> [ARBEITSANWEISUNGEN]:
#1 Gib den Artikel zur Werksbesetzung in Florange ab "Artikel : Rubrik" bis einschließlich "in Frankreich stattfindet." erneut wieder und tausche dabei "Direktion" gegen "Werksleitung" aus.
#2 Nenne alle Organisationen, die im Artikel zur Werksbesetzung in Florange mit ihrem Namen genannt werden.
#3 In welchem Jahr wurde laut dem Artikel zur Werksbesetzung in Florange das Werk gegründet?

======== TEXTAUSZUG

Artikel : Rubrik : Wirtschaft
Aus Protest gegen die Abschaltung des letzten Hochofens in Lothringen haben rund 200 Arbeiter ein Werk des Stahlkonzerns ArcelorMittal in Ostfrankreich besetzt. Wie ein Reporter der Nachrichtenagentur AFP berichtete, drangen sie am frühen Morgen in das Werk im lothringischen Florange ein, wo sie sich in den Räumen der Direktion niederließen. Zu der Aktion hatten mehrere Gewerkschaften aufgerufen.
"Wir wollen der Direktion Kurzarbeit verpassen", sagte Edouard Martin von der pro-sozialistischen Gewerkschaft CFDT. "Wir bleiben in den Büros der Direktion, bis der Hochofen wieder angefahren wird." Die Vertreter der Werksleitung waren den Angaben zufolge nicht anwesend. Martin kündigte weitere Protestaktionen bis zum 6. Mai an - dem Tag, an dem der zweite Durchgang der Präsidentschaftswahl in Frankreich stattfindet.
Anfang Oktober hatte ArcelorMittal seinen letzten Hochofen in Florange abgeschaltet. Dem Konzern zufolge handelt es sich um eine vorrübergehende Maßnahme. Begründet wird sie mit der wegen der Wirtschaftskrise sinkenden Nachfrage nach Stahl. Ursprünglich hatte es geheißen, der Hochofen solle im Januar wieder hochgefahren werden, was aber nicht geschah. Die Gewerkschaften fürchten nun eine endgültige Schließung des 1948 gegründeten Werks, in dem bisher jährlich rund drei Millionen Flüssigstahl und Stahlbleche - etwa für die Autoindustrie - hergestellt wurden.
Die einst florierende Schwerindustrie in der ostfranzösischen Grenzregion ist seit den 1980er Jahren im Niedergang. Die Förderung von Kohle und Eisenerz wurde eingestellt, die meisten Hochöfen und Walzstraßen wurden stillgelegt.

================
======== EXTRAHIERTE DATENSÄTZE

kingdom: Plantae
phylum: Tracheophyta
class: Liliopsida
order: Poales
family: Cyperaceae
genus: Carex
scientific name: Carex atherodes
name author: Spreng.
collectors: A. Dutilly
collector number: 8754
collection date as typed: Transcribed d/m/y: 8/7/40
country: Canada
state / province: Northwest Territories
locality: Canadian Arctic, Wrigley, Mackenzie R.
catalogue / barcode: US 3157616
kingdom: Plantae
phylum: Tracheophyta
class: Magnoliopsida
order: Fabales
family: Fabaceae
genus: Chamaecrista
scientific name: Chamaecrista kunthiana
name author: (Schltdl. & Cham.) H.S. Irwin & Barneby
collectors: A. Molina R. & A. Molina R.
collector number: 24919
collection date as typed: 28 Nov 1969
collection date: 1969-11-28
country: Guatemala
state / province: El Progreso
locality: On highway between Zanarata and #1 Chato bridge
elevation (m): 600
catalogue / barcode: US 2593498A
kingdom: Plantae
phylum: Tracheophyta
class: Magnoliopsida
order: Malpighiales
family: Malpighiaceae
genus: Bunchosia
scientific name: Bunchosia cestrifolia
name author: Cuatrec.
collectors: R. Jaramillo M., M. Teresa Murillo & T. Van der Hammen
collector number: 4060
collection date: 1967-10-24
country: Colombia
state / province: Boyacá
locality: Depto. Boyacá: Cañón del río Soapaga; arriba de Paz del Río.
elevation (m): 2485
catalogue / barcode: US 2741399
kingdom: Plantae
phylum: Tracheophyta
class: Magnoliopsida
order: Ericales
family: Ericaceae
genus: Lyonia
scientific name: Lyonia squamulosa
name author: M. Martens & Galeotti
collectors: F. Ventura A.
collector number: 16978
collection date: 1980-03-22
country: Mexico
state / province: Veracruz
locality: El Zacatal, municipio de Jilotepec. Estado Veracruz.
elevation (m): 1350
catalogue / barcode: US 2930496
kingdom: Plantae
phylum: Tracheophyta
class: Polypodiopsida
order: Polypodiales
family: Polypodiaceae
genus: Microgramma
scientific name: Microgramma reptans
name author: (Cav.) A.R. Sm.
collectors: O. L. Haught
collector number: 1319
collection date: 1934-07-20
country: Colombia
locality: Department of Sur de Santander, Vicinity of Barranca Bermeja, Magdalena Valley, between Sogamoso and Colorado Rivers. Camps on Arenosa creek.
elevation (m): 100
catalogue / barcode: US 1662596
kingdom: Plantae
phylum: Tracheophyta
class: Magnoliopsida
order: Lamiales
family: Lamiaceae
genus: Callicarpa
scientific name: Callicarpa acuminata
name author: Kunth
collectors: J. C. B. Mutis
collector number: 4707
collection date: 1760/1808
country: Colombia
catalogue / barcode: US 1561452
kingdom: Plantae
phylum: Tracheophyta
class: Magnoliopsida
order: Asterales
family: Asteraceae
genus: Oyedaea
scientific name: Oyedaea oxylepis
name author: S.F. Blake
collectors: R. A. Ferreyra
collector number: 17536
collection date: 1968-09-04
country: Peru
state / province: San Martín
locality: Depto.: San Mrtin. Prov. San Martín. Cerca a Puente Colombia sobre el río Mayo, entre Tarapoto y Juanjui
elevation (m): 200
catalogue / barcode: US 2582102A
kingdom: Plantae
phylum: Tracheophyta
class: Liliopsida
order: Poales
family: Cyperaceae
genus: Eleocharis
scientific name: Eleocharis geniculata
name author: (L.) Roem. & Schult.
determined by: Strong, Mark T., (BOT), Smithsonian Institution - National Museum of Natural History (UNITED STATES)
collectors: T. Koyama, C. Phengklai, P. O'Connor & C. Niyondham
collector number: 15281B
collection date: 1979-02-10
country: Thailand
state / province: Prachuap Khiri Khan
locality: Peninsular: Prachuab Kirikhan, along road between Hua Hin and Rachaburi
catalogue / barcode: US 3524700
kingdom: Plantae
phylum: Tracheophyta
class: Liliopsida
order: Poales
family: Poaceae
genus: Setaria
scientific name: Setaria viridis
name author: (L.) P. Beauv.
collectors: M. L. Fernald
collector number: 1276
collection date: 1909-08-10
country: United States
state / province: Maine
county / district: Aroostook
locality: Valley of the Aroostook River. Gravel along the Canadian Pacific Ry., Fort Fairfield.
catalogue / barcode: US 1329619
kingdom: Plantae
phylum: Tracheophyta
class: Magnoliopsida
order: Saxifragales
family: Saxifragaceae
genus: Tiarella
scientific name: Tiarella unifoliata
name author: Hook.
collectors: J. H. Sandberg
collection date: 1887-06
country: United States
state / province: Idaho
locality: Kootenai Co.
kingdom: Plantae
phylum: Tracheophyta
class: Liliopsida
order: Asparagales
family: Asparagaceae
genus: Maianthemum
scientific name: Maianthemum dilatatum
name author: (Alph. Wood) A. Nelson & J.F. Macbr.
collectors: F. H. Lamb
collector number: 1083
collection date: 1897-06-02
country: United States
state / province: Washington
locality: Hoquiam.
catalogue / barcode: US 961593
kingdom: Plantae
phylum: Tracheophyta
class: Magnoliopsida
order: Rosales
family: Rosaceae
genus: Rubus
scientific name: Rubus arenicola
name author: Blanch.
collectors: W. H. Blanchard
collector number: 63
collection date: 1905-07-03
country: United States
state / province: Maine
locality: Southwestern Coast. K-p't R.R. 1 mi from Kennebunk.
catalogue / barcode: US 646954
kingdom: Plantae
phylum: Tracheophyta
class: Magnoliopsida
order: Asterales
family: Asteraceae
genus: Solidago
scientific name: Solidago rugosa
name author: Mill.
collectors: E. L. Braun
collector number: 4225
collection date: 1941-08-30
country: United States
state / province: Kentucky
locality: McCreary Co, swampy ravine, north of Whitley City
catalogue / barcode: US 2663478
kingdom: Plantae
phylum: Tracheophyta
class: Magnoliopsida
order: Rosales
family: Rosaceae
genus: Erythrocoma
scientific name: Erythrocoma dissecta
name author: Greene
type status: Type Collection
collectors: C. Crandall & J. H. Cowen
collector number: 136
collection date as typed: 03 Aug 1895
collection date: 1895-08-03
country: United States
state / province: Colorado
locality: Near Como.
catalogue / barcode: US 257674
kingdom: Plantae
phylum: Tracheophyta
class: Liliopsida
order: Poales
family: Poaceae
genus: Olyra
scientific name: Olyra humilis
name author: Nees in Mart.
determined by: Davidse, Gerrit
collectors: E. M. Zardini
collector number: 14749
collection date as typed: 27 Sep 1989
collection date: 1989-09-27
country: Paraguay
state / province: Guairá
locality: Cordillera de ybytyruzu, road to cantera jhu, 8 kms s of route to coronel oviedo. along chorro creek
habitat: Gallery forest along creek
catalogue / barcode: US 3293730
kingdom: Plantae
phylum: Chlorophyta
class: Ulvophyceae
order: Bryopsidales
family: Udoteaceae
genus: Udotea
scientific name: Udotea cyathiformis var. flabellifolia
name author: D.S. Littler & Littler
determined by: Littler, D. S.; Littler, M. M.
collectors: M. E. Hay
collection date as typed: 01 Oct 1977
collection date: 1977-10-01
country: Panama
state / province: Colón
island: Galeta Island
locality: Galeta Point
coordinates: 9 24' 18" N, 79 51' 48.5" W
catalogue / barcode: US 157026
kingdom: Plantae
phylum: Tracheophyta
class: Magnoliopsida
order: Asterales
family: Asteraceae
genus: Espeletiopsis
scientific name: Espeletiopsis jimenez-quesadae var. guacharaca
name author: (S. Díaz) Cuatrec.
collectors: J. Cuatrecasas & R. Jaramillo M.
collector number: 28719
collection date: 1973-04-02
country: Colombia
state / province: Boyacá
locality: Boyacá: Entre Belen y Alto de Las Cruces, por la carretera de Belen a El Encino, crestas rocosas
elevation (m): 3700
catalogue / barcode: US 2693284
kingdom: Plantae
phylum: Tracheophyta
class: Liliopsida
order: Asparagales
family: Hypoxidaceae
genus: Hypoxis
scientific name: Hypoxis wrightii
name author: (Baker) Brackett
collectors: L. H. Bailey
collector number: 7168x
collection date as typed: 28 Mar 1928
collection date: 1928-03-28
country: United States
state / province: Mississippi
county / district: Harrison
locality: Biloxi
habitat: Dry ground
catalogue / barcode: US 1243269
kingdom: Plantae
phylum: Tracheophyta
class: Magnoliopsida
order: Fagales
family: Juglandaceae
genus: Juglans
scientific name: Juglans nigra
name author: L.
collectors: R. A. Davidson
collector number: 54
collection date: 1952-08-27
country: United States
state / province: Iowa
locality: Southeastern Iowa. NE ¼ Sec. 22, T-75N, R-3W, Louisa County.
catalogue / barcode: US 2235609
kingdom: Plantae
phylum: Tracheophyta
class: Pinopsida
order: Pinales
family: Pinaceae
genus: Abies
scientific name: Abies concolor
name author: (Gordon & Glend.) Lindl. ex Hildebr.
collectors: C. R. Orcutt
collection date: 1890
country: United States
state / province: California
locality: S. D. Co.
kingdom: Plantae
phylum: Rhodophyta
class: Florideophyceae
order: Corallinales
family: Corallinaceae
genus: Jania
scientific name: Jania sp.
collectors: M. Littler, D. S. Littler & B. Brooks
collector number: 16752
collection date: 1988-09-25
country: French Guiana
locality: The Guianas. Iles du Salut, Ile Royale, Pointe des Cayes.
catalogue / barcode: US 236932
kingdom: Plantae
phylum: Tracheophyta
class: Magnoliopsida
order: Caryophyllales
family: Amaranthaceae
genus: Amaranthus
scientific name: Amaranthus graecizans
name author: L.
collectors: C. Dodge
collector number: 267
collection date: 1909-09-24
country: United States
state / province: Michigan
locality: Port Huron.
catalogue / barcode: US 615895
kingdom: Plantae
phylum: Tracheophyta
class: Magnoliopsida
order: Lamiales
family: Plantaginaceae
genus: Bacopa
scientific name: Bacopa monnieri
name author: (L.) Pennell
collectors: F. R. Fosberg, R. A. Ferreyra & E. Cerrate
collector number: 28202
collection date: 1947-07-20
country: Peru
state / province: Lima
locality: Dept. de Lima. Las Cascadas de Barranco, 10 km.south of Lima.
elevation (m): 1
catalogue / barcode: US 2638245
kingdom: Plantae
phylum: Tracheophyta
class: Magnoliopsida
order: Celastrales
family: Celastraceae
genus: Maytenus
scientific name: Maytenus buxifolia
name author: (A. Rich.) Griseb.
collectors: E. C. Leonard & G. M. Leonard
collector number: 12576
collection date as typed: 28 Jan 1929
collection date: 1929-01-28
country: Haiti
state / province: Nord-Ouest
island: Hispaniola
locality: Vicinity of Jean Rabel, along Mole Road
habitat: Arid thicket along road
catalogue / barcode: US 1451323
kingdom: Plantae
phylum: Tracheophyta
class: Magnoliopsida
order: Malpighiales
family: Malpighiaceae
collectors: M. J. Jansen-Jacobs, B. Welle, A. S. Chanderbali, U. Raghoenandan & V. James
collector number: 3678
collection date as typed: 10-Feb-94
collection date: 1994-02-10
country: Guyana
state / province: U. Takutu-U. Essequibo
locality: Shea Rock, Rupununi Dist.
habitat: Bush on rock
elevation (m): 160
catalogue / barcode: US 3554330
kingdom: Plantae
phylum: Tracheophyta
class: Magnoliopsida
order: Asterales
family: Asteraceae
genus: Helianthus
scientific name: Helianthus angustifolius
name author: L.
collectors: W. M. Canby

================

> [ANTWORTEN JE AUFGABE]:
#1
Artikel : Rubrik : Wirtschaft
Aus Protest gegen die Abschaltung des letzten Hochofens in Lothringen haben rund 200 Arbeiter ein Werk des Stahlkonzerns ArcelorMittal in Ostfrankreich besetzt. Wie ein Reporter der Nachrichtenagentur AFP berichtete, drangen sie am frühen Morgen in das Werk im lothringischen Florange ein, wo sie sich in den Räumen der Werksleitung niederließen. Zu der Aktion hatten mehrere Gewerkschaften aufgerufen.
"Wir wollen der Werksleitung Kurzarbeit verpassen", sagte Edouard Martin von der pro-sozialistischen Gewerkschaft CFDT. "Wir bleiben in den Büros der Werksleitung, bis der Hochofen wieder angefahren wird." Die Vertreter der Werksleitung waren den Angaben zufolge nicht anwesend. Martin kündigte weitere Protestaktionen bis zum 6. Mai an - dem Tag, an dem der zweite Durchgang der Präsidentschaftswahl in Frankreich stattfindet.

#2 ArcelorMittal, AFP, CFDT

#3 1948